Table 3 Performance efficiency of one-step retrieval process in a general database for a given query image ‘rose’

From the table, it is observed that the one-step retrieval process has achieved lower retrieval performance than the two-step retrieval process (Table 4). For the query image ‘Oesophagitis,’ the retrieval performance achieved with two-step retrieval and one-step retrieval process is shown in Tables 5 and 6. From the results, it is evident that higher precision value is achieved with our proposed model than the other global features and individual local-based retrieval system.

Table 4 Performance efficiency of two-step retrieval process in a general database for a given query image ‘rose’

Table 5 Performance efficiency of two-step retrieval process in a medical database for a given query image ‘Oesophagitis’

Table 6 Performance efficiency of one-step retrieval process in a medical database for a given query image ‘Oesophagitis’

5.4 Comparison with other published approaches

In this section, the efficiency of proposed approach is analyzed with different existing works. In medical image retrieval system, the existing works of Kumar et al. (2014) and Srinivas et al. (2015) have proved the whole strength on image retrieval. Based on various representations, they have characterized the global and local features of an image. One can observe easily from Table 7 that the better performances are yielded using our proposed approach (Kumar et al. (2014)). This goodness is observed because the visual features of an image are described clearly using these methods. Compared to the aforementioned conventional systems, our method has shown better image retrieval performance. Dictionary learning method was used on the clustering method-based image retrieval process of Srinivas et al. (2015).

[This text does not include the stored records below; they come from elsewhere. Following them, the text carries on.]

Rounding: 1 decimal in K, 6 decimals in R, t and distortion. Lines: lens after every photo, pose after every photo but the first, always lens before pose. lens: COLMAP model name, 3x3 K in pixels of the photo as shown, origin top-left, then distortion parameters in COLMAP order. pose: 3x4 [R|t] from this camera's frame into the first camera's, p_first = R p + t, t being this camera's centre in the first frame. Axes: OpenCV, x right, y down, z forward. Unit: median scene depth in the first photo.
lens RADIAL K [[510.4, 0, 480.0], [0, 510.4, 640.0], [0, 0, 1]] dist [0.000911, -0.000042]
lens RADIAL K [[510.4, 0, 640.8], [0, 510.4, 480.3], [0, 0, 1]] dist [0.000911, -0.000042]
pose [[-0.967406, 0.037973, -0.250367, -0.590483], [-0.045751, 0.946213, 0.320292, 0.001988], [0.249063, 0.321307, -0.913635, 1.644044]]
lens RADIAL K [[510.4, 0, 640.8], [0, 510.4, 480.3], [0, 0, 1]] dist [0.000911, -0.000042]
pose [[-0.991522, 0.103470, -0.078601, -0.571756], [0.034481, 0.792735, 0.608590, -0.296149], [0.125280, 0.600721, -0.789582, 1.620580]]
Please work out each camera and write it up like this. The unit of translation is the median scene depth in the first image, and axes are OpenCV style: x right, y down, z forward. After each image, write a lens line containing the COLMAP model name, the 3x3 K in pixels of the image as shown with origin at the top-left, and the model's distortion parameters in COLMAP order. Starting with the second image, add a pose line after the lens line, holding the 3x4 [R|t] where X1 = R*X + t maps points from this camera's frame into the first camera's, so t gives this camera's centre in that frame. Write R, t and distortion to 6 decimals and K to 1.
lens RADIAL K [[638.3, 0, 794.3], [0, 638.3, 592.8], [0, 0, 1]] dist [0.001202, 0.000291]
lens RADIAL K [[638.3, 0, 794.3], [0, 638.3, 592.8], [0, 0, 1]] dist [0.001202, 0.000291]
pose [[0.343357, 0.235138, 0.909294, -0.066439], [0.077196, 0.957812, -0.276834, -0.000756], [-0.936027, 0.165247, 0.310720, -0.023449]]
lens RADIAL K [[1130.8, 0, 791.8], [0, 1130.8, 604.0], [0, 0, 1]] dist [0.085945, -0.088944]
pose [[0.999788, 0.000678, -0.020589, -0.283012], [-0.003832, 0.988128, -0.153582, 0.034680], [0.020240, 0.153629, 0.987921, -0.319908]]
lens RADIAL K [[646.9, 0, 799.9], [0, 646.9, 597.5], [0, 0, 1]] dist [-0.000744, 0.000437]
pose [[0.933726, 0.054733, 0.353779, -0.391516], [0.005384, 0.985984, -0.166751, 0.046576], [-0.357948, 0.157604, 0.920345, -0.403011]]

Table 7 Comparative analysis of the state-of-the-art methods

In which, the classical dictionaries are matched with a query image to further use the Orthogonal Matching Pursuit (OMP) algorithm for identifying the sparsest representation dictionary. However, the multi-modality medical images were retrieved using the graph-based approach of Kumar et al. (2014). In addition, the comparison was made with some published results. The precision rate achieved on using the techniques of El Alami (2011) and Kumar et al. (2014) is 79.2% and 71%; but the proposed approach has achieved higher precision rate of 93% on using multi-level matching scheme (Table 7). From the result, it is evident that the proposed approach has yielded higher precision rate compared to other traditional methods.

6 Conclusion

In this study, a multi-level matching scheme is introduced for retrieval of image based on a hybrid feature similarity integrating local and global features for an input image. During retrieving the target objects, the complexity is reduced effectively by the local features. For an image, the whole data such as color, texture and shape are captured using global features. Merits and demerits are equally balanced in both global- and local-based features. But, the discrimination ability of local-based features is relatively high as and when compared to the global-based features. To ease the retrieval process difficulty, the similarity measures were adopted in this work to hybridize both the global and local features of an image. Using a medical image database, the performance of the proposed method is determined in terms of certain evaluation metrics such as F-measure, recall and precision. Also, one-step retrieval and two-step retrieval process are applied to evaluate the retrieval efficiency of proposed approach. Experimental results have evidently proved that higher precision rate of 91% and 92% is achieved with proposed approach over two different databases. In the future, we intend to extend our dataset scale, further normalizing the image tags, and enriching the query terms.